MB-Kritik

Republic 2023

Music

Li Bai
Li Eryang

Inhalt

Einen privaten Mikro-Klub mit Hochbett für die Liebe und feiner Musik hat Eryang aus seiner Beijinger Gruft gemacht. Null Platz – viel Zeit, leidenschaftlich und psychodelisch totgeschlagen. Man trinkt und sinniert: über Geld, Kosmos und Kommunismus.

Kritik

Du hast ein interessant eingerichtetes Apartment“, sinniert ein älterer Mann und mustert die buchstäblich bis unter die Decke vollgestopfte Behausung, für die „Apartment“ eine sehr euphemistische Bezeichnung ist. Der lapidare Kommentar wäre auch eine passende Zusammenfassung Jiang Jins (One Day) drittem Dokumentarfilm in Spielfilm-Länge. Jene ist spürbar zu viel für ein Werk, dessen Fokus, Inhalt und Aussagekraft so eingeschränkt sind wie die Wohnzustände des jungen Protagonisten. 

Er könnte sogar auf einer Stecknadel zufrieden sein, sagt Eryang einmal. Weit davon entfernt ist er nicht mit seinen sechs Quadratmetern, ergänzt durch eine Hochebene zum Schlafen. Ob er die mit Büchern, Gebrauchsutensilien, Musikinstrumenten, einem PC und fast permanent anderen jungen Menschen angefüllte Wohnung je verlässt, verrät das ohne ergänzenden Kommentar, persönlichen Kontext und rahmende Struktur präsentierte Porträt nicht. Die Kamera jedenfalls tut es nicht. 
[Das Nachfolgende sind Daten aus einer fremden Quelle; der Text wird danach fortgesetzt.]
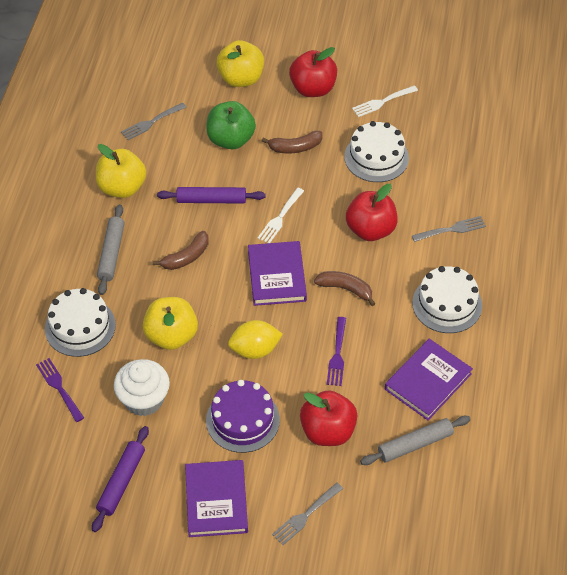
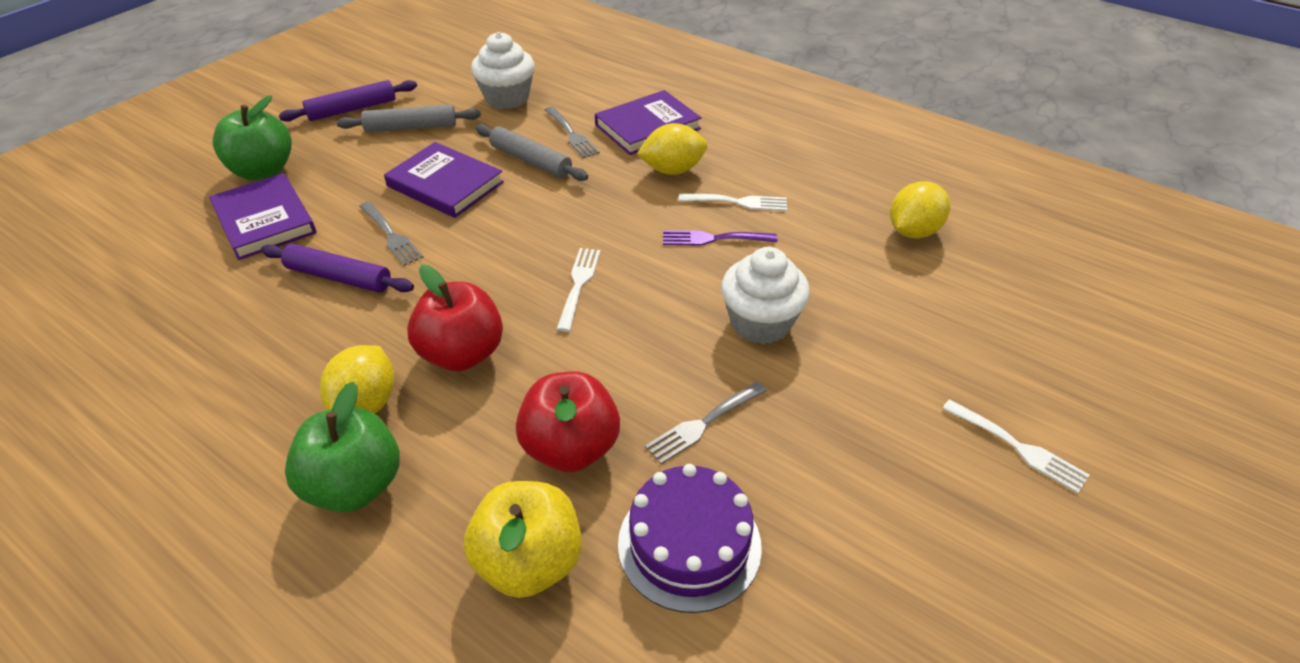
brown banana: 3 -> 0
green apple: 1 -> 2
purple fork: 2 -> 1
red apple: 3 -> 2
white cake: 3 -> 0
white cupcake: 1 -> 2
white fork: 2 -> 3
yellow apple: 3 -> 1
yellow lemon: 1 -> 3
Der in dem klaustrophobischen Kommunen-Raum unsichtbare Regisseur scheint ein Gast wie die anderen Mitglieder dieses zellenartigen Freiraums namens Republic. Mit einer kuriosen Mischung aus Ironie und Ikonographie benannt nach der chinesischen Heimat des philosophierenden, parlierenden und phantasierenden Hauptcharakters, der nie seine Tür verschließt (was zum Besuch des alten Herren führt), Mao für dessen Furchtlosigkeit bewundert und gern Boby Dylan hört. Aber hey, interessant eingerichtetes Apartment. 

Fazit

Womöglich war Jiang Jin selbst einer der Passanten, die durch Zufall in den Schauplatz seines dokumentarischen Porträts hineinspazieren, sich ein paar mal umschauen und wieder gehen. Denn wirklich Sehenswertes passiert hier nicht. Es wird geredet, geraucht, gegessen, gestritten, Gitarre gespielt und gesungen. Wenn eine Jugendliche sorgenvoll von wachsenden Kreditschulden berichtet, ist das der einzige tiefere Einblick in eine noch beengtere Lebensrealität jenseits der buntbemalten Wände.